Another part I loved about fintech_devcon is learning about niche roles I never knew existed. I love building things, but I also love mentoring, marketing, product management, and helping people. Since I’ve worked with a startup, I’ve had the opportunity to wear a lot of hats. Coming to fintech_devcon helped me realize developer advocacy and technical community roles exist. I left the conference feeling really motivated and excited that there are needs for my interests and talents.
Did you make any new or interesting connections?
I had so many spontaneous conversations with random people, and it almost always led to us getting dinner and drinks and connecting on LinkedIn. I truly enjoyed meeting new fintech people and striking up conversations was easy. I also got to meet up with the groups I chatted with in Moov’s Slack community, so that was really cool.
My favorite time networking was actually at the build a bike charity event. A bunch of attendees got together to build bikes for the Third Way Center and it was such a great experience for a great cause. It was very easy to build bikes and talk to people at the same time. I definitely walked away with actual personal connections that I’ll likely interact with again. I know we’ll reach out to one another and ask for design input or product help.
Would you recommend fintech_devcon to other students?
I would recommend it to anyone considering a career in fintech, but especially students. I sincerely wish there were other students I could have met up with. So any professors or students reading this, please spread the news about fintech_devcon next year. It’s not just for industry veterans. Everyone was super casual and friendly, but highly knowledgeable and willing to answer questions and make connections.

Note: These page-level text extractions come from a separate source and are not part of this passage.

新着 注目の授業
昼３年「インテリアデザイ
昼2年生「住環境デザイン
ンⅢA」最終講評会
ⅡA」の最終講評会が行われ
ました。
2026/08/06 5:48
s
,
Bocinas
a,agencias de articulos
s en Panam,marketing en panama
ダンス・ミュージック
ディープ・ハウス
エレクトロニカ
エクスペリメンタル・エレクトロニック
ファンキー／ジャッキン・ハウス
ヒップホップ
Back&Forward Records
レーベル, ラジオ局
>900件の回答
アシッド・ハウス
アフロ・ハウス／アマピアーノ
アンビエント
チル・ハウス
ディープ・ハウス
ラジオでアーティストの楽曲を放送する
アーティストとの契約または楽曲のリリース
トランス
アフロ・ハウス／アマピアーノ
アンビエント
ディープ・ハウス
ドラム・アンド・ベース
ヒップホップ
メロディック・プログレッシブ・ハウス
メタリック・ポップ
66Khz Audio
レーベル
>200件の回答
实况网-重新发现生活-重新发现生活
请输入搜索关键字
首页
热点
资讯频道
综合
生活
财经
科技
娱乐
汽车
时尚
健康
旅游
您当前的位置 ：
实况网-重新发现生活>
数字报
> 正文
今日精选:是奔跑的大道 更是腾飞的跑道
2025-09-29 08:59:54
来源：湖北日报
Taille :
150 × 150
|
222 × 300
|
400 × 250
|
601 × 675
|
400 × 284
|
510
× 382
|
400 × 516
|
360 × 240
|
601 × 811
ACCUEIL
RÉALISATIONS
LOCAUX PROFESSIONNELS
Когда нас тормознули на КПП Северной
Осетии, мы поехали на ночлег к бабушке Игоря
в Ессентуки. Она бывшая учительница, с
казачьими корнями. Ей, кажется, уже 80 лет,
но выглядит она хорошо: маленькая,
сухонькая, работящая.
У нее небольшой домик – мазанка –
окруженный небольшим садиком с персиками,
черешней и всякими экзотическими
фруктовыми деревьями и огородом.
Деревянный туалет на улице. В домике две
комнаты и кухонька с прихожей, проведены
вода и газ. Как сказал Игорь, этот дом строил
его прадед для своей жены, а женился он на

What would you like to see happen next year?
I’d love to see even more workshops targeted to new developers in the industry. I’d also love to see a hackathon component (surprise, surprise). Can you imagine all these top industry folks building an awesome product together at fintech_devcon? Think of all the mentorship that can happen!
What would you say to others on the fence about fintech_devcon 2022?
They’d be crazy not to attend. Having all the top tier fintech people together in one place, all very willing to teach, mentor, and share information because they want to move the industry forward—there’s just nothing like it anywhere else.
All other conferences or events just want to sell you their product. They’re full of salespeople. At fintech_devcon, you’re surrounded by the people who built the actual products, made the mistakes, learned the shortcuts, and they want to share it all with you, whether you’re working at a competitor or are a rookie new to the industry. I think everyone left fintech_devcon feeling inspired to build, and if they applied any of the knowledge they gained throughout the event, imagine how many products were made stronger in the process?